___ DATA TO EXAMINE

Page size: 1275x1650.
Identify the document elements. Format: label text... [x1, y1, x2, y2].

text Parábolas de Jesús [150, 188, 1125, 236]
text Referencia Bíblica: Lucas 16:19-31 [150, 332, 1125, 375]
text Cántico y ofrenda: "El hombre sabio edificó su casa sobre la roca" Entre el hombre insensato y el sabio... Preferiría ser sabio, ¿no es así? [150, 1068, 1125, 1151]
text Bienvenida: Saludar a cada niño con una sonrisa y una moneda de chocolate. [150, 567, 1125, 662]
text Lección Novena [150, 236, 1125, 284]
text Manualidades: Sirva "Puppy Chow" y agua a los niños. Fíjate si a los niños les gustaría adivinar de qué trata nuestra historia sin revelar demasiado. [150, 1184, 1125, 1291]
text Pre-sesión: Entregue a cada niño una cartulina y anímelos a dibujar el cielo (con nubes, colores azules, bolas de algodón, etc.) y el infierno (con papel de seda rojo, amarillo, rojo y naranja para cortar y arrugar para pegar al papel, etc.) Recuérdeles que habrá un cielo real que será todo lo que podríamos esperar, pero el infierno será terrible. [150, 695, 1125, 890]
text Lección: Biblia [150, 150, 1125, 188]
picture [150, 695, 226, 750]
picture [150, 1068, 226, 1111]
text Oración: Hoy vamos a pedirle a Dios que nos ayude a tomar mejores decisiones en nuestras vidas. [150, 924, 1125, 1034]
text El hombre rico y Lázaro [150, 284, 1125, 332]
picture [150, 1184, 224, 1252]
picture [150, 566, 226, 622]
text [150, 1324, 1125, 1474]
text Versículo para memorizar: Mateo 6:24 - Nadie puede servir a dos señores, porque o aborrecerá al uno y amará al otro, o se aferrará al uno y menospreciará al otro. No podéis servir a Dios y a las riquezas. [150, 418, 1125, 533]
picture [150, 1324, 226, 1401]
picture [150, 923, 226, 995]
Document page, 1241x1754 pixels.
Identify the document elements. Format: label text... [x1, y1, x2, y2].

______

_WORK INSTRUCTIONS_
Begin at the top of the records above and quote each line exactly, ending with the line that contains "Document page, 1241x1754 pixels.".

_EXERCISE RESULT_
Page size: 1275x1650.
Identify the document elements. Format: label text... [x1, y1, x2, y2].

text Parábolas de Jesús [150, 188, 1125, 236]
text Referencia Bíblica: Lucas 16:19-31 [150, 332, 1125, 375]
text Cántico y ofrenda: "El hombre sabio edificó su casa sobre la roca" Entre el hombre insensato y el sabio... Preferiría ser sabio, ¿no es así? [150, 1068, 1125, 1151]
text Bienvenida: Saludar a cada niño con una sonrisa y una moneda de chocolate. [150, 567, 1125, 662]
text Lección Novena [150, 236, 1125, 284]
text Manualidades: Sirva "Puppy Chow" y agua a los niños. Fíjate si a los niños les gustaría adivinar de qué trata nuestra historia sin revelar demasiado. [150, 1184, 1125, 1291]
text Pre-sesión: Entregue a cada niño una cartulina y anímelos a dibujar el cielo (con nubes, colores azules, bolas de algodón, etc.) y el infierno (con papel de seda rojo, amarillo, rojo y naranja para cortar y arrugar para pegar al papel, etc.) Recuérdeles que habrá un cielo real que será todo lo que podríamos esperar, pero el infierno será terrible. [150, 695, 1125, 890]
text Lección: Biblia [150, 150, 1125, 188]
picture [150, 695, 226, 750]
picture [150, 1068, 226, 1111]
text Oración: Hoy vamos a pedirle a Dios que nos ayude a tomar mejores decisiones en nuestras vidas. [150, 924, 1125, 1034]
text El hombre rico y Lázaro [150, 284, 1125, 332]
picture [150, 1184, 224, 1252]
picture [150, 566, 226, 622]
text [150, 1324, 1125, 1474]
text Versículo para memorizar: Mateo 6:24 - Nadie puede servir a dos señores, porque o aborrecerá al uno y amará al otro, o se aferrará al uno y menospreciará al otro. No podéis servir a Dios y a las riquezas. [150, 418, 1125, 533]
picture [150, 1324, 226, 1401]
picture [150, 923, 226, 995]
Document page, 1241x1754 pixels.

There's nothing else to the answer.